The scientists’ paper “Antimicrobial production by perifollicular dermal preadipocytes is essential to the pathophysiology of acne” appears in Science Translational Medicine.
Alan M. O’Neill, PhD, and colleagues conducted a study to obtain a better understanding of the role of fibroblasts—the most common cell type in connective tissue and a crucial component of wound healing—in acne. The researchers believed that dermal fibroblasts in humans would display a response consistent with reactive adipogenesis (the formation of fat cells) which was modeled in human and mouse skin lesions with Cutabacterium acnes (C. acnes) development, which was then was modified by retinoid treatment. The results showed that dermal perifollicular fibroblasts, through their adipogenesis reaction, have a previously unknown role in the pathogenesis of acne.

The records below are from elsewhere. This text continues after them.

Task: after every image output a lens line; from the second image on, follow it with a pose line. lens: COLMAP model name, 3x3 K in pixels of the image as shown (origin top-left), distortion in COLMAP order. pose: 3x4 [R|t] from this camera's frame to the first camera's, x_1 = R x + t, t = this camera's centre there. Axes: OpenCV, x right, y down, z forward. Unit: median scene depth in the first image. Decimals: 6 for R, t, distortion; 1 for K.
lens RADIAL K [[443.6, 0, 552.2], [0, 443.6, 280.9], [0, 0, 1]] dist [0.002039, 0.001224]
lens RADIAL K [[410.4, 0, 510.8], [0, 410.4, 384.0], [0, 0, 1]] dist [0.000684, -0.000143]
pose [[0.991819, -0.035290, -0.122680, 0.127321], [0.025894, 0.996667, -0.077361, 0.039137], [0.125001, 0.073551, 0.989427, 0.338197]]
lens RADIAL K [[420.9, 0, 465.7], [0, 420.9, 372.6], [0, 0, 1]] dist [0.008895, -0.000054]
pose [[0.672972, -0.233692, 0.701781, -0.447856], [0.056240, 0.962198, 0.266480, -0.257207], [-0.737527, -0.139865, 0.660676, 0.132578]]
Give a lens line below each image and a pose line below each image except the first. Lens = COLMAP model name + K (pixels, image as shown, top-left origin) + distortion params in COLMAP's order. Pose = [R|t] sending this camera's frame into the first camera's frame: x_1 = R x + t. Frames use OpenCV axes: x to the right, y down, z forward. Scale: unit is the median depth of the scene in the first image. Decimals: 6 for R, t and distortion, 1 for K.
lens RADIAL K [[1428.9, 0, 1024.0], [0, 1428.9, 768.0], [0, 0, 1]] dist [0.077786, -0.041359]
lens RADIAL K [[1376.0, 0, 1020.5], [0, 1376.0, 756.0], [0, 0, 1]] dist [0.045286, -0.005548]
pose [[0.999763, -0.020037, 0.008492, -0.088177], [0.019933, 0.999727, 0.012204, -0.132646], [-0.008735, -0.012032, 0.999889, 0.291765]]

First, the team collected lesional and non-lesional skin biopsies from six acne patients and mouse skin lesions infected with C. acnes, and conducted single-cell RNA sequencing of the fibroblast transcriptome. They identified five distinct fibroblast subsets, two of which were found to be “highly enriched in lesional acne.” When stimulated, these fibroblasts differentiated into adipocytes and initiated an innate immune defense response, consistent with the belief that reactive adipogenesis could be a part of acne pathogenesis.
Release of antimicrobial peptides
The first step of reactive adipogenesis is the release of antimicrobial peptides, also known as host defense peptides. This inflammatory immune response in acne is driven by an exposure to bacterial products, which explains the inflammatory presentation of acne in humans. Specifically, this inflammatory response is partially dependent on TLR2, a pattern recognition receptor that influences the inflammatory response.
Dermal adipocytes express high levels of TLR2 on their cell surface and are biologically primed to respond to bacterial invasion. The research showed that following the activation of TLR2, an induction of increased lipid synthesis and cathelicidin occurs.
Moreover, the scientists state that the deletion of TLR2 in primary fibroblasts suppressed certain binding proteins (Camp and Cebpb) when stimulated with C. acnes, “supporting the contribution of TLR2 to acne and suggesting that adipocyte activation may be an important signaling pathway in this disease.”
Importantly, this study reinforces the effectiveness of retinoids as a therapy in acne prevention and treatment. Retinoids induce cathelicidin and decrease lipid synthesis in the dermal preadipocyte—so the inhibition of reactive adipogenesis in dermal fibroblasts will hinder the development of acne in humans.
Although acne presents itself physically, it has a plethora of psychological, psychosocial, and economic effects for an affected individual. This deeper understanding of the pathophysiology of acne may allow for the development of new therapies.